Organizational and governmental policies and practices should be reviewed to make certain they accommodate, rather than ignore, differences by sexual orientation and gender identity (Ford, 2006). Agencies/programs may inadvertently overlook issues that are salient to LGBTs (Ristock, 2002). Gender-neutral policies imply equal access for all; however, they neglect concerns unique to LGBTs (e.g., risk of abuser being in the same shelter as the survivor). Some policies disproportionately affect only certain LGBT subpopulations (e.g., gay men).
Practice and Policy Implications
Even where gender-neutral policies were in place, respondents felt inadequately prepared to assist LGBTs, especially men and transgender persons. LGBT IPV training (and refresher sessions) should be required of all staff and be provided by dedicated LGBT IPV prevention programs.
Unless services and resources appropriately address the kinds of issues that uniquely affect LGBTs (e.g., perpetrators controlling HIV medications or accessing gender-specific safe spaces by pretending to be the victim), agencies/programs will inadvertently overlook important issues for this population. They can begin by routinely assessing the sexual orientation and gender identity of all clients at intake. This will allow staff to tailor resources to clients’ needs, obtain feedback for quality improvement, and document LGBT service utilization.
There are several limitations. This was a small, nonprobability sample, which limits the generalizability of the findings. The findings are not generalizable to nonurban areas and cities with small LGBT populations or few legal protections for LGBTs. Though an extensive assessment was beyond the purview of the original charge, more qualitative data (especially from LGBTs) would have enriched the findings. The findings do offer important guidance for the next phase of this work, which focuses on LGBTs affected by IPV. The self-reported data reflect perceived not official policies. It is likely, however, that perceived policies better reflect practices. Some participants skipped items, which affected the number of complete responses per item.

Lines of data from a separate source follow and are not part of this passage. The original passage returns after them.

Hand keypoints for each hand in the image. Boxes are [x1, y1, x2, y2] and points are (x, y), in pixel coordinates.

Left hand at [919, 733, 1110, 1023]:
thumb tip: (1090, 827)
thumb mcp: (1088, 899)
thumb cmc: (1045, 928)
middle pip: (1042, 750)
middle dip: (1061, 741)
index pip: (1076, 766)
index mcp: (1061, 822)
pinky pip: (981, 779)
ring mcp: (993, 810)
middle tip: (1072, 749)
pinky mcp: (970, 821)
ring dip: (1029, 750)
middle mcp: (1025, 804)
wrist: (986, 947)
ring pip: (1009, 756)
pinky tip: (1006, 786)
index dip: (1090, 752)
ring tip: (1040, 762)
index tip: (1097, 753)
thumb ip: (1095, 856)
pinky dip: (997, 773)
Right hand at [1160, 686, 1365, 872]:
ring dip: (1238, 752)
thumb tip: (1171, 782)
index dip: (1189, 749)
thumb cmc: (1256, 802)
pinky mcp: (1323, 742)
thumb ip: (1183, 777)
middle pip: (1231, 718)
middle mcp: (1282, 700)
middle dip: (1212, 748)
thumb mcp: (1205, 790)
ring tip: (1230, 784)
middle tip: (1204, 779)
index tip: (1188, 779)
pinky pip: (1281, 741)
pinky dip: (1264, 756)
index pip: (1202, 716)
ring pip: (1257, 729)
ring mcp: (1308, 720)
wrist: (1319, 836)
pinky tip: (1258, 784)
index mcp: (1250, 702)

Strengths include the identification of basic issues that, if addressed, might efficiently enhance the capacity of agencies/programs to assist LGBT survivors. The sample comprised service providers and other professionals who work directly with or advocate on behalf of battered persons. Therefore, the findings reflect staff’s direct interactions with clients and firsthand experiences within relevant agencies/programs.

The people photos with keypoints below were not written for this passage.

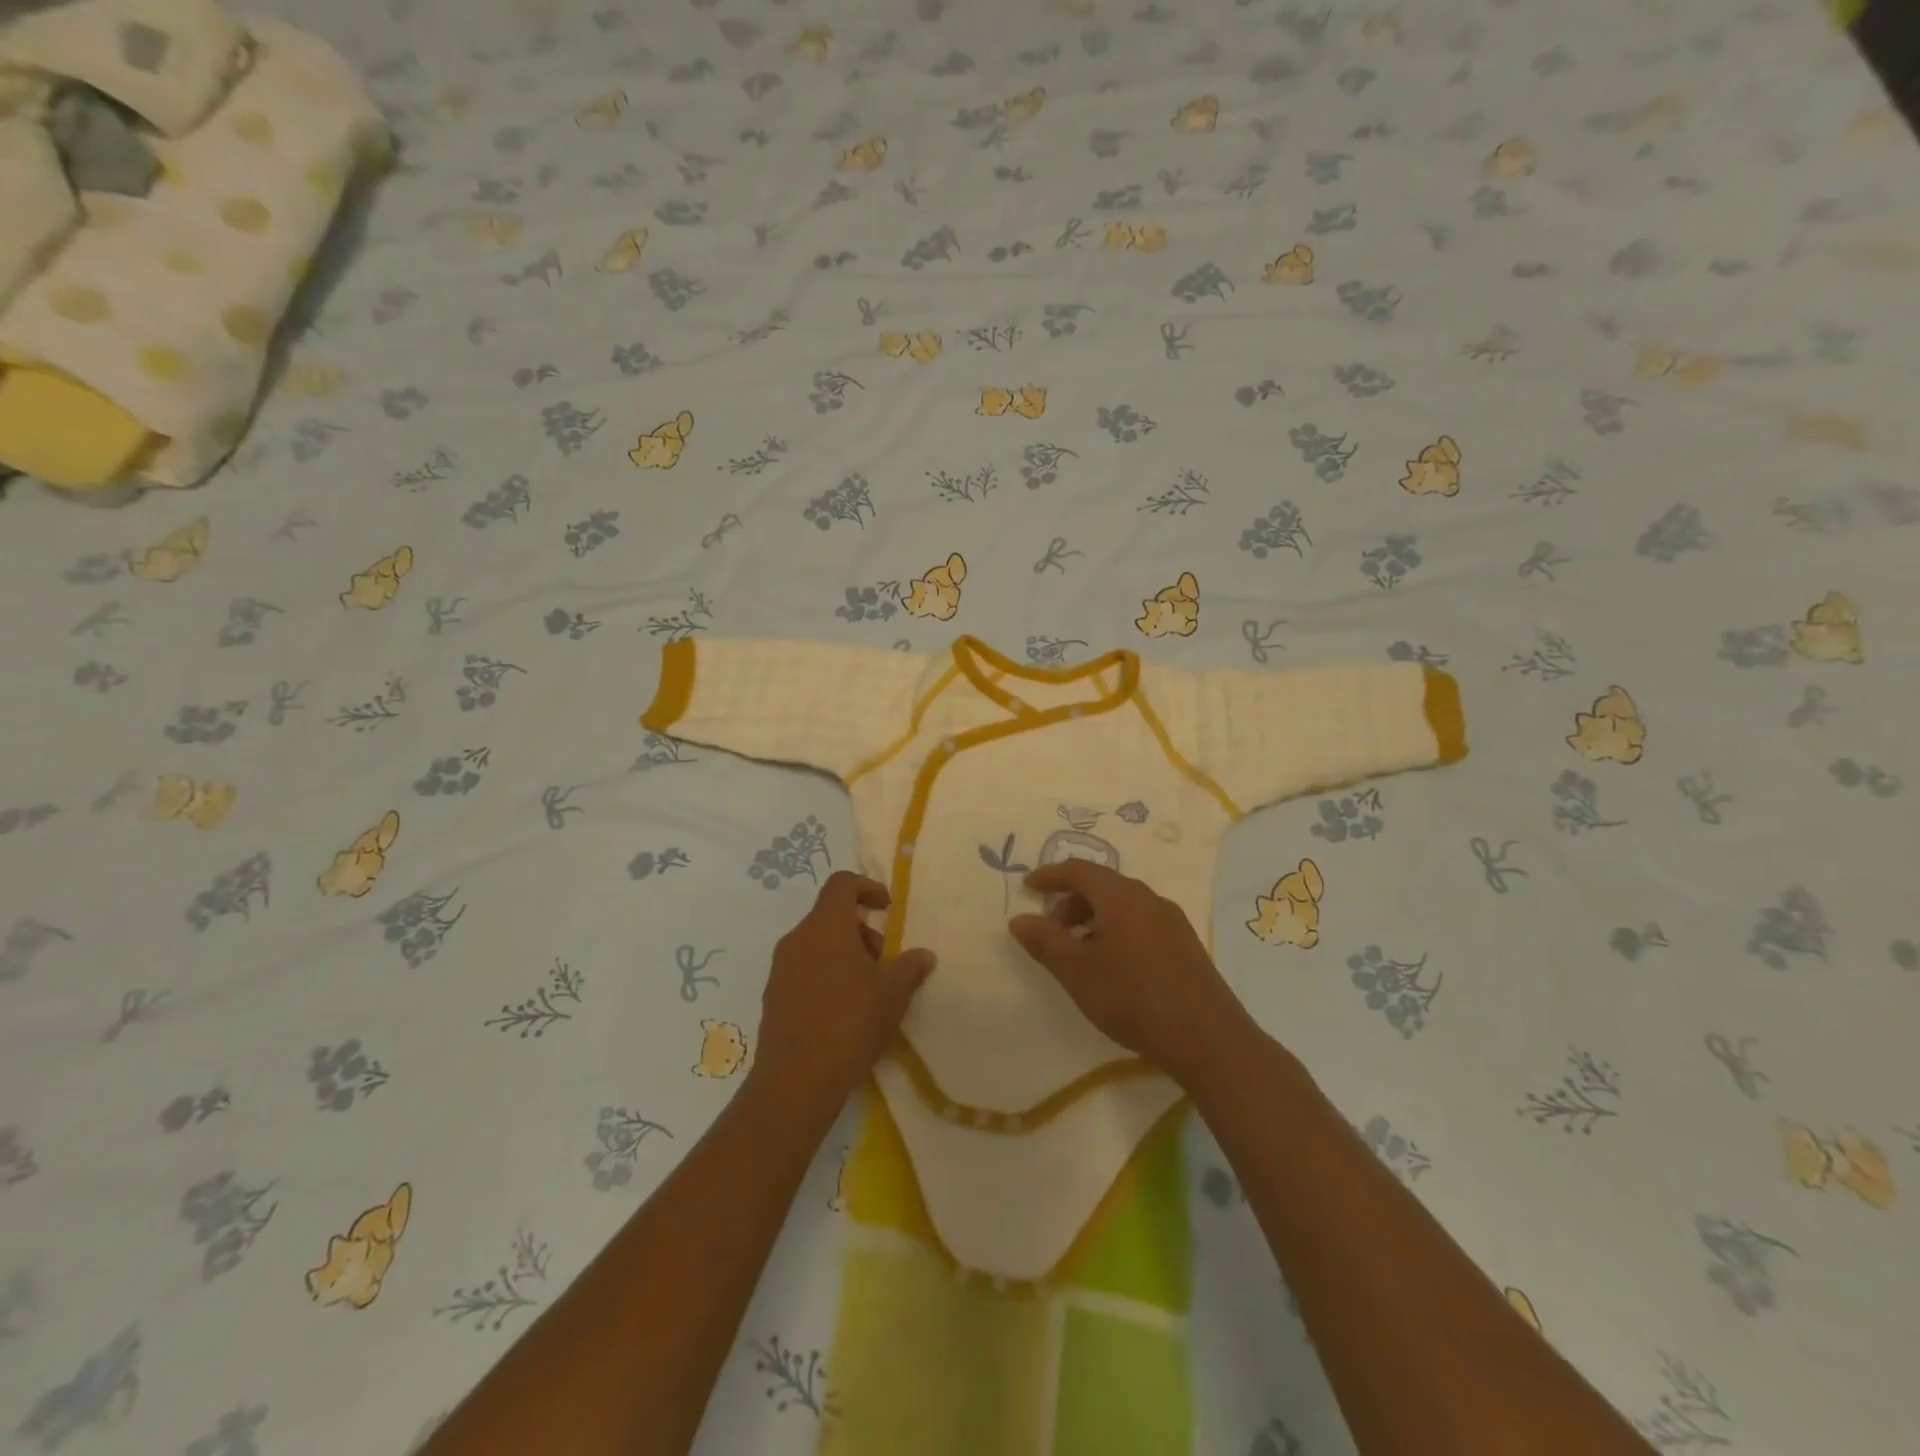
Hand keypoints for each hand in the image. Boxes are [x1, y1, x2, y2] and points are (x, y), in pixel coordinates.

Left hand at [752, 871, 936, 1108]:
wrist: (797, 1079)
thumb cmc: (851, 1022)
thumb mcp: (893, 993)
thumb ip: (910, 966)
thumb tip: (924, 955)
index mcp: (826, 926)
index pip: (842, 884)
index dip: (867, 888)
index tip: (886, 909)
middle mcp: (797, 938)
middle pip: (830, 916)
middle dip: (861, 932)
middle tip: (883, 963)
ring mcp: (780, 968)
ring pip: (817, 945)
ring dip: (844, 955)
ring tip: (866, 991)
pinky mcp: (773, 996)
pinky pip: (803, 970)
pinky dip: (826, 976)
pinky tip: (842, 1012)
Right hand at [1009, 861, 1253, 1088]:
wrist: (1207, 1038)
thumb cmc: (1132, 997)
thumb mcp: (1076, 971)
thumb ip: (1044, 941)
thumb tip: (1019, 920)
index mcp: (1121, 896)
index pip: (1078, 870)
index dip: (1049, 876)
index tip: (1028, 888)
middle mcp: (1148, 898)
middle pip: (1102, 885)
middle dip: (1071, 901)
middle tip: (1050, 930)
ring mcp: (1172, 920)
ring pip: (1123, 905)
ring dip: (1093, 918)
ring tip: (1078, 952)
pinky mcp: (1185, 944)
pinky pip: (1141, 922)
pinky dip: (1116, 930)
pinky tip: (1112, 966)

In conclusion, to improve IPV prevention/ intervention services and resources for LGBTs requires attention to staff-related, organizational and policy considerations. We offer the following recommendations: Routinely train staff on LGBT IPV issues, ensure adequate resources (i.e., funds, space) to address LGBT IPV, develop LGBT-specific resources as appropriate, and ensure that policies accommodate the needs of LGBTs.